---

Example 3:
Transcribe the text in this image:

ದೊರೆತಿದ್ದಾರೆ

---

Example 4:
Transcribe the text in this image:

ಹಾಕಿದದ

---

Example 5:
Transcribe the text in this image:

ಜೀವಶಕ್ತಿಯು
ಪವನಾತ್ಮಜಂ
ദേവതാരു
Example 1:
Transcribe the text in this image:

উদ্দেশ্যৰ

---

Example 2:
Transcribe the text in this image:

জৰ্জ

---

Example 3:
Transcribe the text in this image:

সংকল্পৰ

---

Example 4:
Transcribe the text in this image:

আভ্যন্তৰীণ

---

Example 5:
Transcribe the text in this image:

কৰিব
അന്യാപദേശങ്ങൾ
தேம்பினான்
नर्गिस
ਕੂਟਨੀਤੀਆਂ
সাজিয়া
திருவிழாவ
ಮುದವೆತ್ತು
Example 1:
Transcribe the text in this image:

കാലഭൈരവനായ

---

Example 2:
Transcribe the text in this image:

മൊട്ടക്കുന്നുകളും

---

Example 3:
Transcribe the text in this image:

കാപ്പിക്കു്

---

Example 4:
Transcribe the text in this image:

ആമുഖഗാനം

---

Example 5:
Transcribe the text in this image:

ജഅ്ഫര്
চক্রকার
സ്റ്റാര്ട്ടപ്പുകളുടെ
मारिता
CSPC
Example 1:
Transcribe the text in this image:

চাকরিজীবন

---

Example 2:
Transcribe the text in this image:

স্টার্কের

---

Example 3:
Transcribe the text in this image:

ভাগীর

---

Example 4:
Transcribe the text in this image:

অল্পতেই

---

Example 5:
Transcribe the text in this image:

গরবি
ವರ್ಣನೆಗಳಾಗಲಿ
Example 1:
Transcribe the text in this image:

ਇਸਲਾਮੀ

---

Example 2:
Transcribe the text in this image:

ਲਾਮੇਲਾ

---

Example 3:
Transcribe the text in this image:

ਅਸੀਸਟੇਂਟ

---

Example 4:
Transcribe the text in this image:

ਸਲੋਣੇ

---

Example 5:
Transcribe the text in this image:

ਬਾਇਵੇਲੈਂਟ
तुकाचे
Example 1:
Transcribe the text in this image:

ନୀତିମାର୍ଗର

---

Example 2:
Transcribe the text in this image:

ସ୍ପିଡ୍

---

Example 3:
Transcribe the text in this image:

=-=-=

Retype the records in full. Keep every line identical to the original.

---

Example 3:
Transcribe the text in this image:

ದೊರೆತಿದ್ದಾರೆ

---

Example 4:
Transcribe the text in this image:

ಹಾಕಿದದ

---

Example 5:
Transcribe the text in this image:

ಜೀವಶಕ್ತಿಯು
ಪವನಾತ್ಮಜಂ
ദേവതാരു
Example 1:
Transcribe the text in this image:

উদ্দেশ্যৰ

---

Example 2:
Transcribe the text in this image:

জৰ্জ

---

Example 3:
Transcribe the text in this image:

সংকল্পৰ

---

Example 4:
Transcribe the text in this image:

আভ্যন্তৰীণ

---

Example 5:
Transcribe the text in this image:

কৰিব
അന്യാപദേശങ്ങൾ
தேம்பினான்
नर्गिस
ਕੂਟਨੀਤੀਆਂ
সাজিয়া
திருவிழாவ
ಮುದವೆತ್ತು
Example 1:
Transcribe the text in this image:

കാലഭൈരവനായ

---

Example 2:
Transcribe the text in this image:

മൊട്ടക്കുന്നുകളും

---

Example 3:
Transcribe the text in this image:

കാപ്പിക്കു്

---

Example 4:
Transcribe the text in this image:

ആമുഖഗാനം

---

Example 5:
Transcribe the text in this image:

ജഅ്ഫര്
চক্রকার
സ്റ്റാര്ട്ടപ്പുകളുടെ
मारिता
CSPC
Example 1:
Transcribe the text in this image:

চাকরিজীবন

---

Example 2:
Transcribe the text in this image:

স্টার্কের

---

Example 3:
Transcribe the text in this image:

ভাগীর

---

Example 4:
Transcribe the text in this image:

অল্পতেই

---

Example 5:
Transcribe the text in this image:

গরবি
ವರ್ಣನೆಗಳಾಗಲಿ
Example 1:
Transcribe the text in this image:

ਇਸਲਾਮੀ

---

Example 2:
Transcribe the text in this image:

ਲਾਮੇਲਾ

---

Example 3:
Transcribe the text in this image:

ਅਸੀਸਟੇਂਟ

---

Example 4:
Transcribe the text in this image:

ਸਲੋਣੇ

---

Example 5:
Transcribe the text in this image:

ਬਾਇਵੇਲੈਂਟ
तुकाचे
Example 1:
Transcribe the text in this image:

ନୀତିମାର୍ଗର

---

Example 2:
Transcribe the text in this image:

ସ୍ପିଡ୍

---

Example 3:
Transcribe the text in this image:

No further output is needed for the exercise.